6 Des 2018

Potret

  
Saat kita memandang potret diri sendiri, kita merasakan diri yang lain.  Entah kita akan merasakan kita lebih cantik atau lebih jelek. Jika lebih rupawan, tentu lebih bahagia dibanding saat kita terlihat lebih gemuk, misalnya.  

Saat selesai dipotret, sebagian besar dari kita akan melihat diri kita terlebih dahulu, walau di dalamnya ada teman-teman kita.  Mungkin pada dasarnya seorang manusia, kita lebih memperhatikan kepentingan diri terlebih dahulu.  Atau mungkin, potret saluran kita untuk lebih menghargai rupa kita, di saat kita lebih memperhatikan hari-hari pekerjaan kita.

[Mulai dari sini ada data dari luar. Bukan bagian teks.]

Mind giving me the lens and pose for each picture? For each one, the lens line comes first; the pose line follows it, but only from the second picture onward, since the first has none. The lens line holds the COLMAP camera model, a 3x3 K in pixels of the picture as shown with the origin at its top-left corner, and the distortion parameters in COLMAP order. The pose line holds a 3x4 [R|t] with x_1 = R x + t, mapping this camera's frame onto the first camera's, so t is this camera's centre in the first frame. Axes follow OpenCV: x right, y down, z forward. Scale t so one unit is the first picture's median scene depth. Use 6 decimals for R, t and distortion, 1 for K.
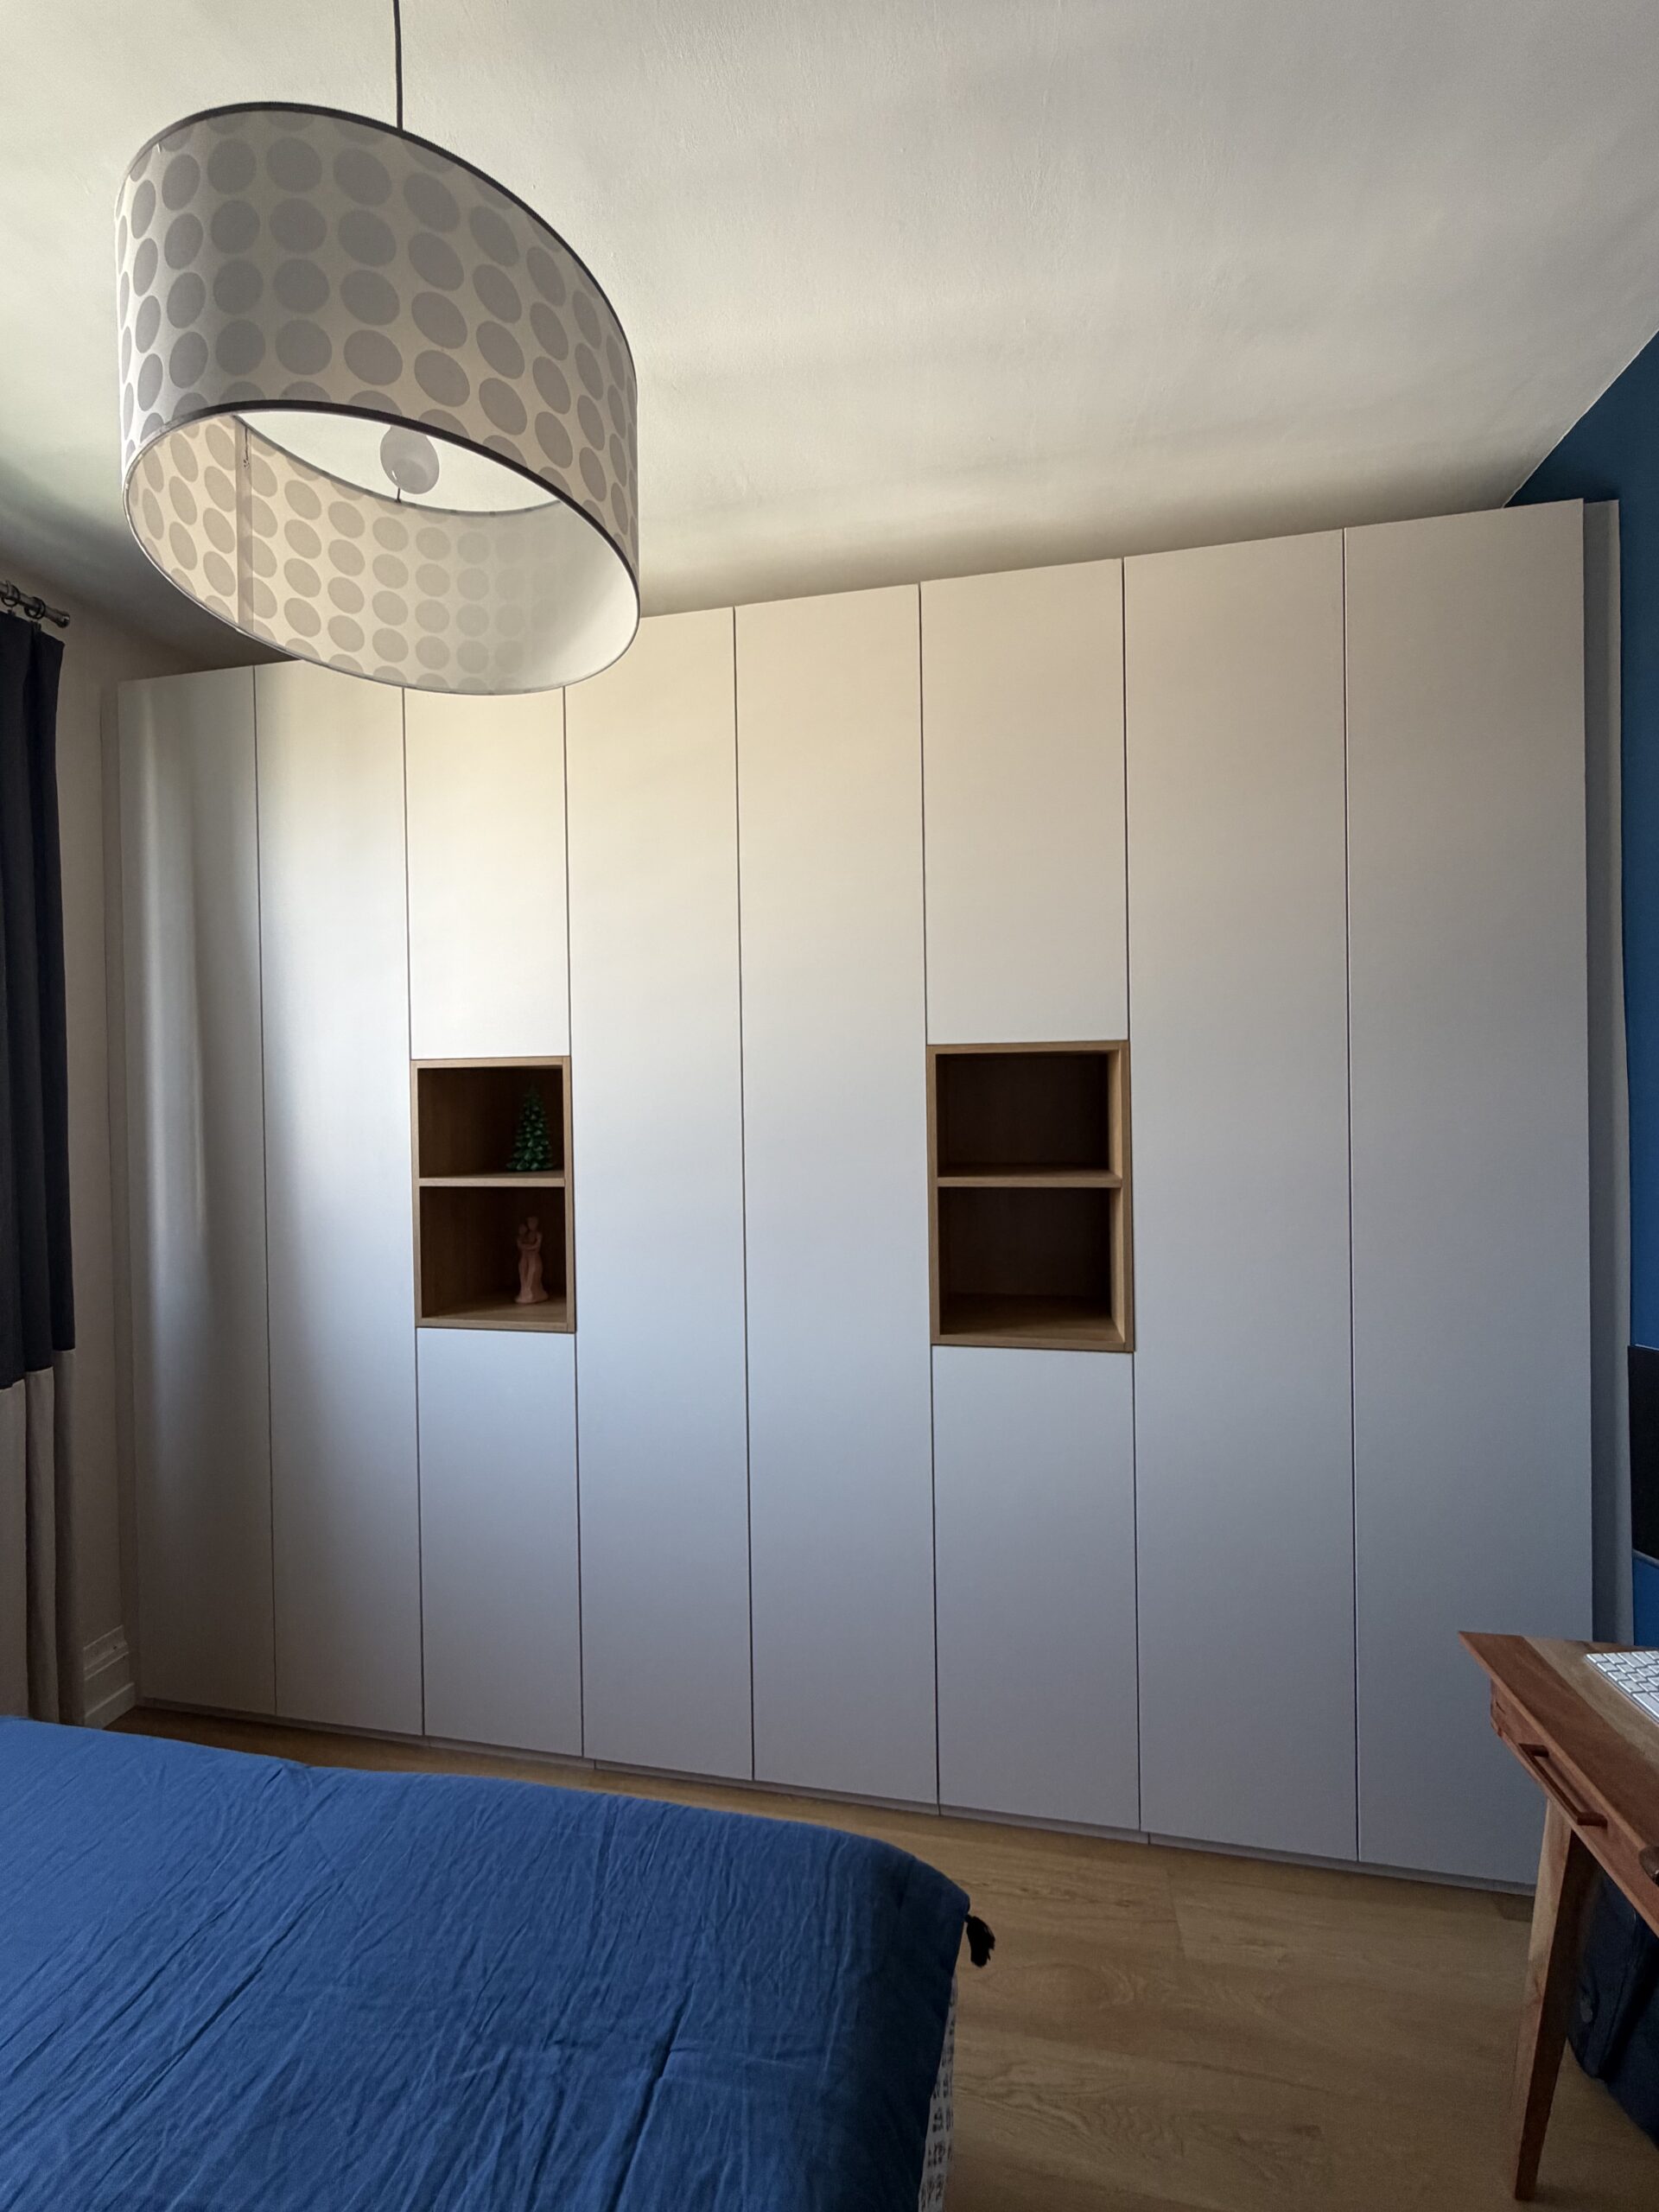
lens RADIAL K [[876.1, 0, 829.9], [0, 876.1, 1092.1], [0, 0, 1]] dist [-0.002460, 0.000481]
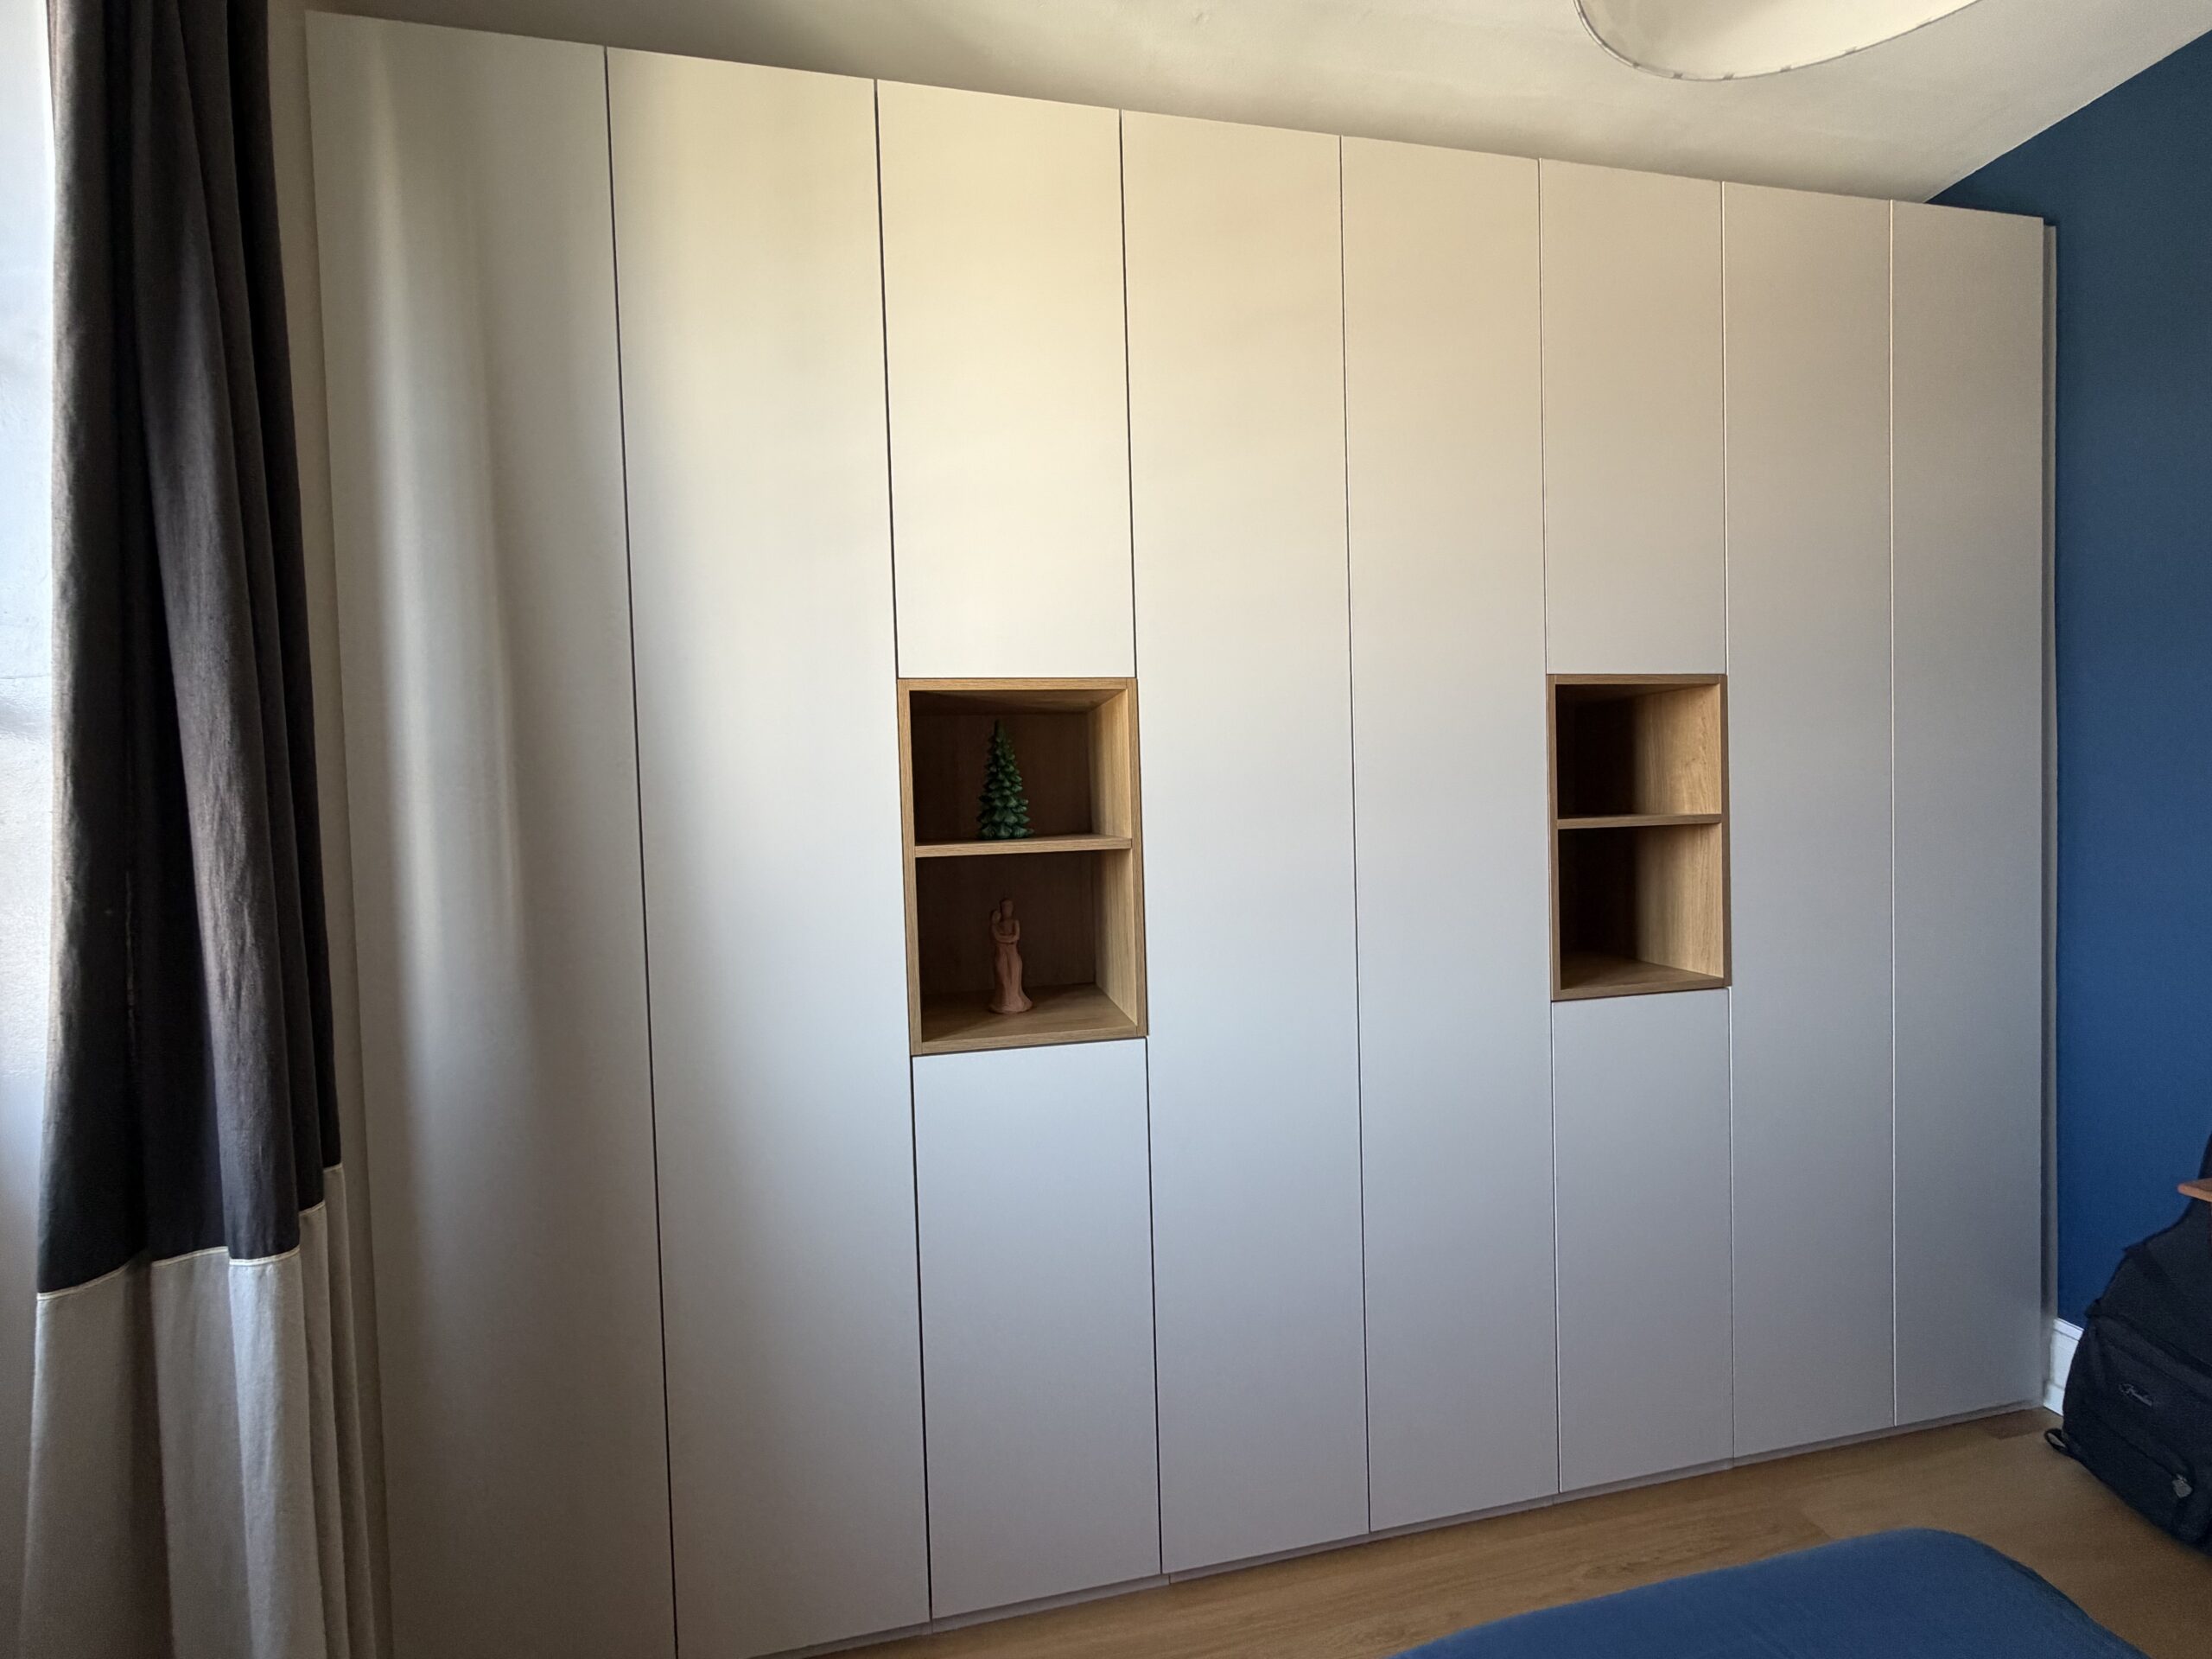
lens RADIAL K [[876.1, 0, 1098.8], [0, 876.1, 822.1], [0, 0, 1]] dist [-0.002460, 0.000481]
pose [[0.929811, -0.020071, 0.367489, -0.613948], [0.015507, 0.999762, 0.015370, 0.073099], [-0.367710, -0.008593, 0.929901, 0.299508]]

Kadangkala juga, potret membekukan perasaan kita pada saat gambar diambil.  Entah saat itu, kita sedang berkonflik dengan teman kita, ataukah saat bahagia karena dapat menghabiskan waktu bersama dengan orang terkasih. Potret merekam perasaan kita dan kita siap untuk memutarnya kembali pada saat kita membukanya kembali.

Saat potret tersebut tersimpan dan dibuka kembali, perasaan yang membeku dalam potret tersebut dapat kita cairkan kembali.  Seolah membangkitkan rasa yang tertidur, dan menumbuhkan tunas baru.  Jika terus dipelihara, tunas bertumbuh menjadi bayi tanaman yang siap menjadi kanak-kanak.

Potret menjadi piagam untuk persahabatan dan hubungan percintaan.  Bukti eratnya kasih tidak perlu mahal diwujudkan dengan cincin berlian ataupun hadiah mentereng lainnya. Karena senyatanya, tidak semua orang terkasih kita dapat meluangkan waktunya untuk berpotret.